[[ Provided records, beginning ]]
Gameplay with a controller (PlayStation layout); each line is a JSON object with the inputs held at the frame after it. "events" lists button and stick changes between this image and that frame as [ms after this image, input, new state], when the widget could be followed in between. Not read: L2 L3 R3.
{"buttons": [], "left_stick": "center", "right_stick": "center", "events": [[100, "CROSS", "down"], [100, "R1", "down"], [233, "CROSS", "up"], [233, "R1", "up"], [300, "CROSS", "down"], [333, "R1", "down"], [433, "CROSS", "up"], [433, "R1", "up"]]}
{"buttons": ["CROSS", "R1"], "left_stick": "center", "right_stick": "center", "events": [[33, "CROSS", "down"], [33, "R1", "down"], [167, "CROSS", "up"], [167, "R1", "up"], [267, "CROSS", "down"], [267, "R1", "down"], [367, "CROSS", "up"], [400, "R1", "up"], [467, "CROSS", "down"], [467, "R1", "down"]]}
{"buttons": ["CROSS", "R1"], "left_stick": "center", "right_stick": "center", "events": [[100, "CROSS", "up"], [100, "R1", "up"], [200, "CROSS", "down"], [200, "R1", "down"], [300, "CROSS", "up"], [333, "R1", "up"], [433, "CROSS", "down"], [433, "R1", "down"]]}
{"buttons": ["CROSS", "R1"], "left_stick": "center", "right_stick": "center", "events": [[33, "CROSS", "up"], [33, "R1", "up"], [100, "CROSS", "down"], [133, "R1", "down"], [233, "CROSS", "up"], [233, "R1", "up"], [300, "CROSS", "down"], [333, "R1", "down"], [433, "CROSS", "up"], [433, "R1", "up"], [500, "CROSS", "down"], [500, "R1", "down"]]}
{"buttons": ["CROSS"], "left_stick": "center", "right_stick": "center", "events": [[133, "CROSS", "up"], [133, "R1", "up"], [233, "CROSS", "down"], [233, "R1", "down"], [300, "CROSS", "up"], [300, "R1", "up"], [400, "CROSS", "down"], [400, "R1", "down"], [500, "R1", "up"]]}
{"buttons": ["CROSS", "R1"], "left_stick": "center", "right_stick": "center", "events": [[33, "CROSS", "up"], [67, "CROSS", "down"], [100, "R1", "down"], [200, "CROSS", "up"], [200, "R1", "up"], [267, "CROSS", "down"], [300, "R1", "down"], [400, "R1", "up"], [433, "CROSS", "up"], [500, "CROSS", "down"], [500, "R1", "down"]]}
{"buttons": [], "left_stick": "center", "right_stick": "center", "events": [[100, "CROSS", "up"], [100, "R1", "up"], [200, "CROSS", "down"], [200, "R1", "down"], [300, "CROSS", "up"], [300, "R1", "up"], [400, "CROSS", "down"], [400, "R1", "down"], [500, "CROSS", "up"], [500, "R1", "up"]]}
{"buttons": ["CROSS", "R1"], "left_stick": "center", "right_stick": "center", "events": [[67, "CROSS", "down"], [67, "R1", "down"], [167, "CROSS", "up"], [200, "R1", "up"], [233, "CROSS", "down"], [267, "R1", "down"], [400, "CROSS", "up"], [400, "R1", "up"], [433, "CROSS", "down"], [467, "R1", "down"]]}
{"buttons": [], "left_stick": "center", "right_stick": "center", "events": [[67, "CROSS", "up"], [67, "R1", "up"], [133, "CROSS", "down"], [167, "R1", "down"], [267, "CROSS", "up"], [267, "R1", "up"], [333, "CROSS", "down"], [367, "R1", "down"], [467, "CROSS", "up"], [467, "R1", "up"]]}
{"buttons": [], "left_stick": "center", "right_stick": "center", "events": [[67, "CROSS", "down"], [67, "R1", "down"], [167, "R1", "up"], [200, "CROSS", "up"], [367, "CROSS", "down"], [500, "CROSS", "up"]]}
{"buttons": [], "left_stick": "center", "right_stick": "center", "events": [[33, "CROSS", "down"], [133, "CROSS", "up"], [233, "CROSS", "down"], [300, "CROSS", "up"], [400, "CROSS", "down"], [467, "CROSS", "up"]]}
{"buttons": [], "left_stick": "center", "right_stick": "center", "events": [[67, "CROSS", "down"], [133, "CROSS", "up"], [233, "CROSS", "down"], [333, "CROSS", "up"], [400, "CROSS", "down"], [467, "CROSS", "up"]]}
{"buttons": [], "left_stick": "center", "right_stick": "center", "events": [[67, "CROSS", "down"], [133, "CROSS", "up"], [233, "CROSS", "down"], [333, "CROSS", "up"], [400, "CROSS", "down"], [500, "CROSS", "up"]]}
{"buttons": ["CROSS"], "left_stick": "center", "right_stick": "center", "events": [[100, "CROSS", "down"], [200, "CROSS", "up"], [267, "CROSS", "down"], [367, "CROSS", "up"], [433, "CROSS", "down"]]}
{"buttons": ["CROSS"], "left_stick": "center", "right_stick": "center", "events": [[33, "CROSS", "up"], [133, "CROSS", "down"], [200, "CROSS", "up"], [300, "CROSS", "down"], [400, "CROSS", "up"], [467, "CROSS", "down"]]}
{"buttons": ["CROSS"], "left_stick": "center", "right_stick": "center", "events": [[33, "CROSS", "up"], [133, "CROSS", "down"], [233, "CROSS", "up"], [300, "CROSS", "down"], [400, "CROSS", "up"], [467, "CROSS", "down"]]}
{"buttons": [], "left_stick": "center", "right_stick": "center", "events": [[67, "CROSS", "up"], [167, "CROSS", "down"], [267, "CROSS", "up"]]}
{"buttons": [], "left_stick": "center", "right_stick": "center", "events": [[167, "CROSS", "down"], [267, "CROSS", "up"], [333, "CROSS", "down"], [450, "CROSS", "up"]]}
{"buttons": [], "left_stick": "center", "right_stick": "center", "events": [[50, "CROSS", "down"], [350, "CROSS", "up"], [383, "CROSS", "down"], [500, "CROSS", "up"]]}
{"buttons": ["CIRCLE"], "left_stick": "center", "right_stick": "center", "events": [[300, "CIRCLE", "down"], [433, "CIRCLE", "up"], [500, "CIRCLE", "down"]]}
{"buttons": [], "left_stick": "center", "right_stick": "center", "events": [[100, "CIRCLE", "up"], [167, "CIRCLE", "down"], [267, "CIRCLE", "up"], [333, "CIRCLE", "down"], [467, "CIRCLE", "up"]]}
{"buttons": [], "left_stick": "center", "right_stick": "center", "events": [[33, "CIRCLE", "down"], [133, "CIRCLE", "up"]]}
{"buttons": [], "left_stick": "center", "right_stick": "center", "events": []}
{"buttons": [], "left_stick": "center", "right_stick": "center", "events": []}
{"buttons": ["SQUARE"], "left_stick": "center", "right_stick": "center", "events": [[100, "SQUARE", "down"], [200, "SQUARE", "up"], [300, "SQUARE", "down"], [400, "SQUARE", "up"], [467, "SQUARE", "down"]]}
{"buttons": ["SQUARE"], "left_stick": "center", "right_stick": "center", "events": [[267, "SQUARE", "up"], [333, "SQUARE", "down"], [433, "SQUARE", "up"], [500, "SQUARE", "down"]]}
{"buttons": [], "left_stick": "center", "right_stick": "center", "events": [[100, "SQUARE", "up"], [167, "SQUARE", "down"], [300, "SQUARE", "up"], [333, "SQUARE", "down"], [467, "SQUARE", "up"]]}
[[ Provided records, end ]]
Exercise prompt: Type the entries out again so that they match exactly.

Result:
Gameplay with a controller (PlayStation layout); each line is a JSON object with the inputs held at the frame after it. "events" lists button and stick changes between this image and that frame as [ms after this image, input, new state], when the widget could be followed in between. Not read: L2 L3 R3.
{"buttons": [], "left_stick": "center", "right_stick": "center", "events": [[100, "CROSS", "down"], [100, "R1", "down"], [233, "CROSS", "up"], [233, "R1", "up"], [300, "CROSS", "down"], [333, "R1", "down"], [433, "CROSS", "up"], [433, "R1", "up"]]}
{"buttons": ["CROSS", "R1"], "left_stick": "center", "right_stick": "center", "events": [[33, "CROSS", "down"], [33, "R1", "down"], [167, "CROSS", "up"], [167, "R1", "up"], [267, "CROSS", "down"], [267, "R1", "down"], [367, "CROSS", "up"], [400, "R1", "up"], [467, "CROSS", "down"], [467, "R1", "down"]]}
{"buttons": ["CROSS", "R1"], "left_stick": "center", "right_stick": "center", "events": [[100, "CROSS", "up"], [100, "R1", "up"], [200, "CROSS", "down"], [200, "R1", "down"], [300, "CROSS", "up"], [333, "R1", "up"], [433, "CROSS", "down"], [433, "R1", "down"]]}
{"buttons": ["CROSS", "R1"], "left_stick": "center", "right_stick": "center", "events": [[33, "CROSS", "up"], [33, "R1", "up"], [100, "CROSS", "down"], [133, "R1", "down"], [233, "CROSS", "up"], [233, "R1", "up"], [300, "CROSS", "down"], [333, "R1", "down"], [433, "CROSS", "up"], [433, "R1", "up"], [500, "CROSS", "down"], [500, "R1", "down"]]}
{"buttons": ["CROSS"], "left_stick": "center", "right_stick": "center", "events": [[133, "CROSS", "up"], [133, "R1", "up"], [233, "CROSS", "down"], [233, "R1", "down"], [300, "CROSS", "up"], [300, "R1", "up"], [400, "CROSS", "down"], [400, "R1", "down"], [500, "R1", "up"]]}
{"buttons": ["CROSS", "R1"], "left_stick": "center", "right_stick": "center", "events": [[33, "CROSS", "up"], [67, "CROSS", "down"], [100, "R1", "down"], [200, "CROSS", "up"], [200, "R1", "up"], [267, "CROSS", "down"], [300, "R1", "down"], [400, "R1", "up"], [433, "CROSS", "up"], [500, "CROSS", "down"], [500, "R1", "down"]]}
{"buttons": [], "left_stick": "center", "right_stick": "center", "events": [[100, "CROSS", "up"], [100, "R1", "up"], [200, "CROSS", "down"], [200, "R1", "down"], [300, "CROSS", "up"], [300, "R1", "up"], [400, "CROSS", "down"], [400, "R1", "down"], [500, "CROSS", "up"], [500, "R1", "up"]]}
{"buttons": ["CROSS", "R1"], "left_stick": "center", "right_stick": "center", "events": [[67, "CROSS", "down"], [67, "R1", "down"], [167, "CROSS", "up"], [200, "R1", "up"], [233, "CROSS", "down"], [267, "R1", "down"], [400, "CROSS", "up"], [400, "R1", "up"], [433, "CROSS", "down"], [467, "R1", "down"]]}
{"buttons": [], "left_stick": "center", "right_stick": "center", "events": [[67, "CROSS", "up"], [67, "R1", "up"], [133, "CROSS", "down"], [167, "R1", "down"], [267, "CROSS", "up"], [267, "R1", "up"], [333, "CROSS", "down"], [367, "R1", "down"], [467, "CROSS", "up"], [467, "R1", "up"]]}
{"buttons": [], "left_stick": "center", "right_stick": "center", "events": [[67, "CROSS", "down"], [67, "R1", "down"], [167, "R1", "up"], [200, "CROSS", "up"], [367, "CROSS", "down"], [500, "CROSS", "up"]]}
{"buttons": [], "left_stick": "center", "right_stick": "center", "events": [[33, "CROSS", "down"], [133, "CROSS", "up"], [233, "CROSS", "down"], [300, "CROSS", "up"], [400, "CROSS", "down"], [467, "CROSS", "up"]]}
{"buttons": [], "left_stick": "center", "right_stick": "center", "events": [[67, "CROSS", "down"], [133, "CROSS", "up"], [233, "CROSS", "down"], [333, "CROSS", "up"], [400, "CROSS", "down"], [467, "CROSS", "up"]]}
{"buttons": [], "left_stick": "center", "right_stick": "center", "events": [[67, "CROSS", "down"], [133, "CROSS", "up"], [233, "CROSS", "down"], [333, "CROSS", "up"], [400, "CROSS", "down"], [500, "CROSS", "up"]]}
{"buttons": ["CROSS"], "left_stick": "center", "right_stick": "center", "events": [[100, "CROSS", "down"], [200, "CROSS", "up"], [267, "CROSS", "down"], [367, "CROSS", "up"], [433, "CROSS", "down"]]}
{"buttons": ["CROSS"], "left_stick": "center", "right_stick": "center", "events": [[33, "CROSS", "up"], [133, "CROSS", "down"], [200, "CROSS", "up"], [300, "CROSS", "down"], [400, "CROSS", "up"], [467, "CROSS", "down"]]}
{"buttons": ["CROSS"], "left_stick": "center", "right_stick": "center", "events": [[33, "CROSS", "up"], [133, "CROSS", "down"], [233, "CROSS", "up"], [300, "CROSS", "down"], [400, "CROSS", "up"], [467, "CROSS", "down"]]}
{"buttons": [], "left_stick": "center", "right_stick": "center", "events": [[67, "CROSS", "up"], [167, "CROSS", "down"], [267, "CROSS", "up"]]}
{"buttons": [], "left_stick": "center", "right_stick": "center", "events": [[167, "CROSS", "down"], [267, "CROSS", "up"], [333, "CROSS", "down"], [450, "CROSS", "up"]]}
{"buttons": [], "left_stick": "center", "right_stick": "center", "events": [[50, "CROSS", "down"], [350, "CROSS", "up"], [383, "CROSS", "down"], [500, "CROSS", "up"]]}
{"buttons": ["CIRCLE"], "left_stick": "center", "right_stick": "center", "events": [[300, "CIRCLE", "down"], [433, "CIRCLE", "up"], [500, "CIRCLE", "down"]]}
{"buttons": [], "left_stick": "center", "right_stick": "center", "events": [[100, "CIRCLE", "up"], [167, "CIRCLE", "down"], [267, "CIRCLE", "up"], [333, "CIRCLE", "down"], [467, "CIRCLE", "up"]]}
{"buttons": [], "left_stick": "center", "right_stick": "center", "events": [[33, "CIRCLE", "down"], [133, "CIRCLE", "up"]]}
{"buttons": [], "left_stick": "center", "right_stick": "center", "events": []}
{"buttons": [], "left_stick": "center", "right_stick": "center", "events": []}
{"buttons": ["SQUARE"], "left_stick": "center", "right_stick": "center", "events": [[100, "SQUARE", "down"], [200, "SQUARE", "up"], [300, "SQUARE", "down"], [400, "SQUARE", "up"], [467, "SQUARE", "down"]]}
{"buttons": ["SQUARE"], "left_stick": "center", "right_stick": "center", "events": [[267, "SQUARE", "up"], [333, "SQUARE", "down"], [433, "SQUARE", "up"], [500, "SQUARE", "down"]]}
{"buttons": [], "left_stick": "center", "right_stick": "center", "events": [[100, "SQUARE", "up"], [167, "SQUARE", "down"], [300, "SQUARE", "up"], [333, "SQUARE", "down"], [467, "SQUARE", "up"]]}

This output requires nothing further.